American activist and physician (1871–1943)

Amelia R. Keller (1871-1943) was an American early activist in the women's suffrage movement and was among the first woman physicians practicing in Indianapolis, Indiana. She was also one of the first women to teach at the Indiana University School of Medicine in 1908, and co-founded the Woman's Franchise League of Indiana in 1911.
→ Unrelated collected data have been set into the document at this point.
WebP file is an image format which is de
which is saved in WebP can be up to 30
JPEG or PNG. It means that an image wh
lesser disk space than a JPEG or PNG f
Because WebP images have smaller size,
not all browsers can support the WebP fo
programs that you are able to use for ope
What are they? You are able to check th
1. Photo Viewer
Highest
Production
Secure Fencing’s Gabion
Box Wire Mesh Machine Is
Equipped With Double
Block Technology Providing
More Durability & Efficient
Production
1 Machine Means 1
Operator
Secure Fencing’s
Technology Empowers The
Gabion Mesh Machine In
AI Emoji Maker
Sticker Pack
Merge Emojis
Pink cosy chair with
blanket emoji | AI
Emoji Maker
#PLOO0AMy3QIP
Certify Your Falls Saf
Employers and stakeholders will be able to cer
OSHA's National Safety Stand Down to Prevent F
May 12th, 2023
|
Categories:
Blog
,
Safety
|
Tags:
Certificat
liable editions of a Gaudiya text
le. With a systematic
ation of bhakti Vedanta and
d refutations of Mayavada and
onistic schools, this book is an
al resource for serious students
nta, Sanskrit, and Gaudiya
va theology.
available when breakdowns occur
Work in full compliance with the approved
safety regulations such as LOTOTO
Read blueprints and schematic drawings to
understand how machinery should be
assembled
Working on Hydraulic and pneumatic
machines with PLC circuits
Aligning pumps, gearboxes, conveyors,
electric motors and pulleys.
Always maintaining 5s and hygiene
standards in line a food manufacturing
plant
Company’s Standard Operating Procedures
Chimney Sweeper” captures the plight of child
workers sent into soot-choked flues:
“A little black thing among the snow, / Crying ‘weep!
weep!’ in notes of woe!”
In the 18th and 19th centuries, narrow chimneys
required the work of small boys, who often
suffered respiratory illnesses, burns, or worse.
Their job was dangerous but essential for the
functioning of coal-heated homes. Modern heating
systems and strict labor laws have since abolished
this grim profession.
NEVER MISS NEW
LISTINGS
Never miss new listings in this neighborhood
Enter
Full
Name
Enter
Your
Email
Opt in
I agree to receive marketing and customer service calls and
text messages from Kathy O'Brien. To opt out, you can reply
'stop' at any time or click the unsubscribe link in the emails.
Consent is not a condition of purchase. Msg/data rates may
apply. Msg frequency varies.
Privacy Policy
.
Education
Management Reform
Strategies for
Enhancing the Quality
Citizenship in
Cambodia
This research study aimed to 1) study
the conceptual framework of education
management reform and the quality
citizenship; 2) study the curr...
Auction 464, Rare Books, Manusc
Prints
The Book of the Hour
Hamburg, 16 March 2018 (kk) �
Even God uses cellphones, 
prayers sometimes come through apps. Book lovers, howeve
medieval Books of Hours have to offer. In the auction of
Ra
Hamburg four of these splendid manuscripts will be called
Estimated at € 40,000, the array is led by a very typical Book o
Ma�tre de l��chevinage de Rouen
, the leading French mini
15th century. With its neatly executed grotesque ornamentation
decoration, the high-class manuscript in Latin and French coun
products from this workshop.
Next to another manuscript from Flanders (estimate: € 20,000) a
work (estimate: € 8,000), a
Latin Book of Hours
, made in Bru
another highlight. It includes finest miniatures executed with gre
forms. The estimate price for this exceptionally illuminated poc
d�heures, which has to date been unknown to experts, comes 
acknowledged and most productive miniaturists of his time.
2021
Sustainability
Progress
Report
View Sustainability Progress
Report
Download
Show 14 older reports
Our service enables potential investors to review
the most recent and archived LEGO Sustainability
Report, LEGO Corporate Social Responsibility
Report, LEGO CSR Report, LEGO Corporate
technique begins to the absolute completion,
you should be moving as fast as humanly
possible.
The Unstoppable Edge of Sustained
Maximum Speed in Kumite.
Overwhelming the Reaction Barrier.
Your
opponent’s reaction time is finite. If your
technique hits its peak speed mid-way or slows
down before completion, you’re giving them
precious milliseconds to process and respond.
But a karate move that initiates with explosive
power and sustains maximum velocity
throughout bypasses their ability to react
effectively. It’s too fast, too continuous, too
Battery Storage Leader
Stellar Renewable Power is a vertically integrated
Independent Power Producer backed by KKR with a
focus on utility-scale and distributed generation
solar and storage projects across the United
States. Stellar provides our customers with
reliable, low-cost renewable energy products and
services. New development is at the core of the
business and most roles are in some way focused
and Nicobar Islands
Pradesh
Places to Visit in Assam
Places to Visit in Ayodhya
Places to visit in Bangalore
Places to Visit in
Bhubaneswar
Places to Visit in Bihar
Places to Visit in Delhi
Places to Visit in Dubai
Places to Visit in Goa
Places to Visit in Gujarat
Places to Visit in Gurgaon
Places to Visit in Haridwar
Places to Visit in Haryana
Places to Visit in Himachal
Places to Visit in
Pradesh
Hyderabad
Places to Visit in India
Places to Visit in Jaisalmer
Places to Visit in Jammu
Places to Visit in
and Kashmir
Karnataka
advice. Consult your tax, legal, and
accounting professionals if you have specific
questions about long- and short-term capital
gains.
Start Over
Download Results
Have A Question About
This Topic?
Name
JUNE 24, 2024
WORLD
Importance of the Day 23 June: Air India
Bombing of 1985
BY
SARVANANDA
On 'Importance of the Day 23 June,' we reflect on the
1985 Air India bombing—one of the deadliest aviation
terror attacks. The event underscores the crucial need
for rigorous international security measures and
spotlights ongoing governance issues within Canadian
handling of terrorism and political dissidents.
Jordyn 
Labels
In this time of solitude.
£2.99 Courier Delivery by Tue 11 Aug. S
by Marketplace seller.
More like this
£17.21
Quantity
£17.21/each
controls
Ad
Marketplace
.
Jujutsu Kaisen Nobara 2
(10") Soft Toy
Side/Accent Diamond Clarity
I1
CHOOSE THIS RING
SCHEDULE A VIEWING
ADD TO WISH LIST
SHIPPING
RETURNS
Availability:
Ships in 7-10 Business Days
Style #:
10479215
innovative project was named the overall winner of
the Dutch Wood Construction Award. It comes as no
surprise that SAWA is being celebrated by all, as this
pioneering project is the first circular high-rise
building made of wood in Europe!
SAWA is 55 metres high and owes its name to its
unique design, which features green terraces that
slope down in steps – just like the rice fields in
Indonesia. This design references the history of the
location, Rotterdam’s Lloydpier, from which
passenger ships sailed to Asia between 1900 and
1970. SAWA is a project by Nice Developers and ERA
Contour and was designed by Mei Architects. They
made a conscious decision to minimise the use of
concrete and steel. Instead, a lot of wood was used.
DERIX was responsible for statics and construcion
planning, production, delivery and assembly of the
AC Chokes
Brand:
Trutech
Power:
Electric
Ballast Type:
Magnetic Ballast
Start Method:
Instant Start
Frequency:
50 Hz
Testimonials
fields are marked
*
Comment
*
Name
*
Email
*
== Early life and education ==
Amelia R. Keller was born in Cleveland, Ohio, on January 12, 1871, to parents Frederick Carl Keller and Elizabeth Ruemmele, both of whom had immigrated from Germany. The family came to Indianapolis when Keller was a young girl; she remained there for the rest of her life. She graduated from Indianapolis High School (later Shortridge High School).

== Career ==

=== Physician and teacher ===
In addition to a busy general practice specializing in pediatrics, Dr. Keller also lectured on social hygiene and child welfare. She joined the faculty of the School of Medicine of Purdue University in 1906. When the school was absorbed by the Indiana University School of Medicine in 1908, she became one of the first women to teach there and continued to serve as an associate professor of Pediatrics and diseases of children. She taught at the school from 1908 to 1919 and spoke often on public health matters. She also served as family physician to Indiana Governor James P. Goodrich.

=== Activism ===
Keller is well known for her prominent leadership for women's rights and suffrage. She championed equal pay for women and their entrance into public sectors such as business and law enforcement. Dr. Keller founded the forerunner of the Woman's Franchise League of Indiana; she would serve as its president from 1910–1917. Under her guidance, the League flourished and quickly became a statewide network of suffragists numbering in the thousands. The efforts of the Woman's Franchise League of Indiana, who appealed to lawmakers and spoke at street meetings, helped secure Indiana's 1920 ratification of the Nineteenth Amendment to the United States Constitution. Dr. Keller was also an editor of the Citizens League of Indiana's monthly magazine, The Citizen, in the suffrage department. She also served in a nonpolitical organization as the first president of the Woman's Rotary Club of Indianapolis, organized on April 28, 1919, where she led the group's effort to promote the business interest of all its members and provide financial assistance to women of non-traditional age seeking undergraduate or graduate degrees. After the 19th Amendment passed, Dr. Keller worked in the Republican Party and many women's organizations within it and made speeches for party candidates. She also continued her club work, serving as first Vice President of the Indiana Federation of Clubs and President of the Indianapolis Council of Women. She was active in Indiana politics until her death in 1943 and was buried in Crown Hill Cemetery in Indianapolis.